JACQUES. — Ma chère madame, je vois que vous avez la tête vive. Tout à l’heure vous pleuriez, et j’ai remarqué que vous êtes fort nerveuse. Tout cela n’est ni de l’enthousiasme, ni de la sensibilité. Cependant, ce n’est pas de la sécheresse, ni de l’indifférence… Eh bien, voulez-vous, avant que je vous quitte, car il me semble que vous désirez être seule, que je vous dise tout à fait vos vérités.

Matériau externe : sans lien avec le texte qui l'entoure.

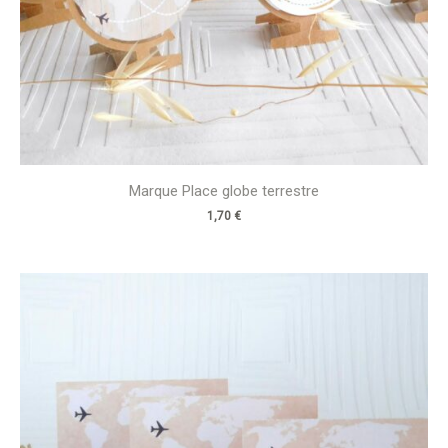
Marque Place globe terrestre
1,70
€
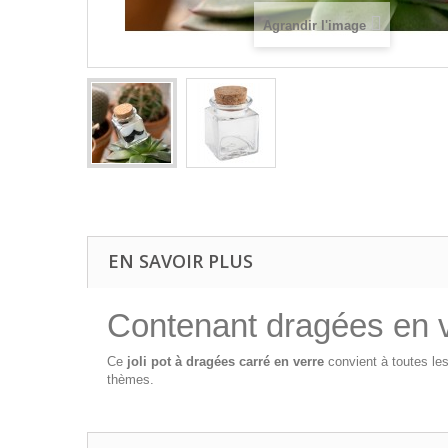
Agrandir l'image
EN SAVOIR PLUS
Contenant dragées en ve
Ce
joli pot à dragées carré en verre
convient à toutes le
thèmes.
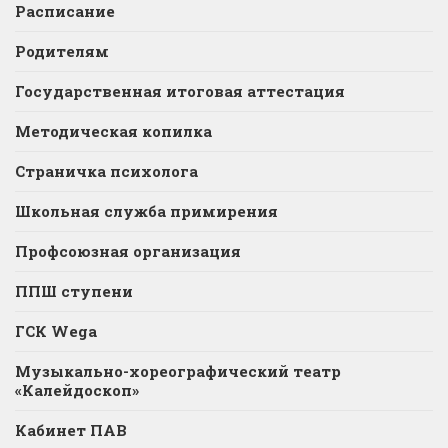
Расписание
Родителям
Государственная итоговая аттестация
Методическая копилка
Страничка психолога
Школьная служба примирения
Профсоюзная организация
ППШ ступени
ГСК Wega
Музыкально-хореографический театр
«Калейдоскоп»
Кабинет ПАВ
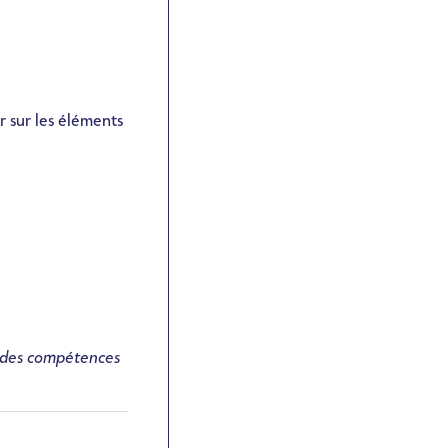
r sur les éléments
 des compétences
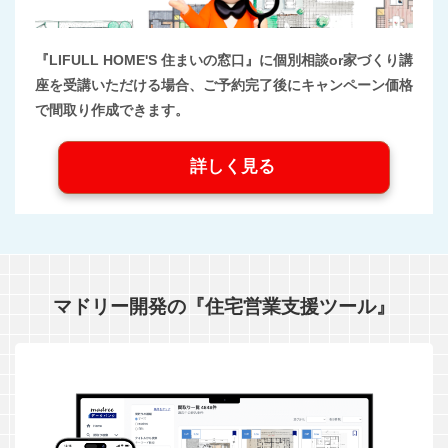
『LIFULL HOME'S 住まいの窓口』に個別相談or家づくり講
座を受講いただける場合、ご予約完了後にキャンペーン価格
で間取り作成できます。
詳しく見る
マドリー開発の『住宅営業支援ツール』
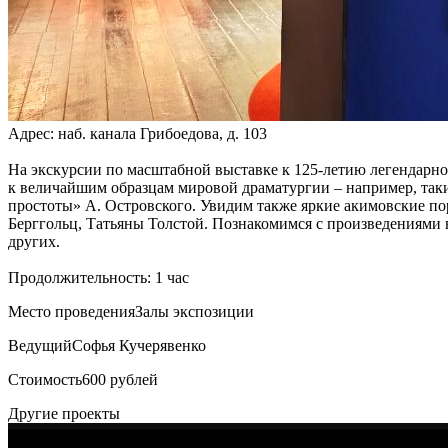
Адрес: наб. канала Грибоедова, д. 103
На экскурсии по масштабной выставке к 125-летию легендарн
к величайшим образцам мировой драматургии – например, таки
простоты» А. Островского. Увидим также яркие акимовские по
Берггольц, Татьяны Толстой. Познакомимся с произведениями
других.
Продолжительность: 1 час
Место проведения
Залы экспозиции
Ведущий
Софья Кучерявенко
Стоимость
600 рублей
Другие проекты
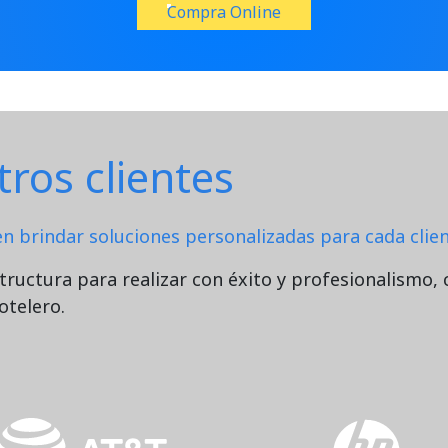
Compra Online
ros clientes
 brindar soluciones personalizadas para cada clien
ructura para realizar con éxito y profesionalismo, 
otelero.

DIANE — Oui, oui, dites. Je ne suis pas pressée de vous voir partir.

JACQUES. — Vous ne vous fâcherez pas ? vous ne vous chagrinerez pas ? Mais vous essayerez de traiter votre maladie, car vous m’avez appelé en consultation, et vous m’avez tourmenté, supplié et taquiné tant que j’ai refusé de faire le pédagogue ?

DIANE. — Oui, cher pédagogue, parlez, je veux être sauvée par vous.

JACQUES. — Eh bien, écoutez ! Je vous connais, à présent, et vous ne vous connaissez pas du tout. — Savez-vous ce que vous êtes ? Vous vous prenez pour une impératrice, pour un tyran, pour une tête froide, orgueilleuse et forte. Rien de tout cela… Vous n’êtes qu’une enfant !

DIANE, abattue. — Une enfant ? Eh bien, cela vaut mieux peut-être.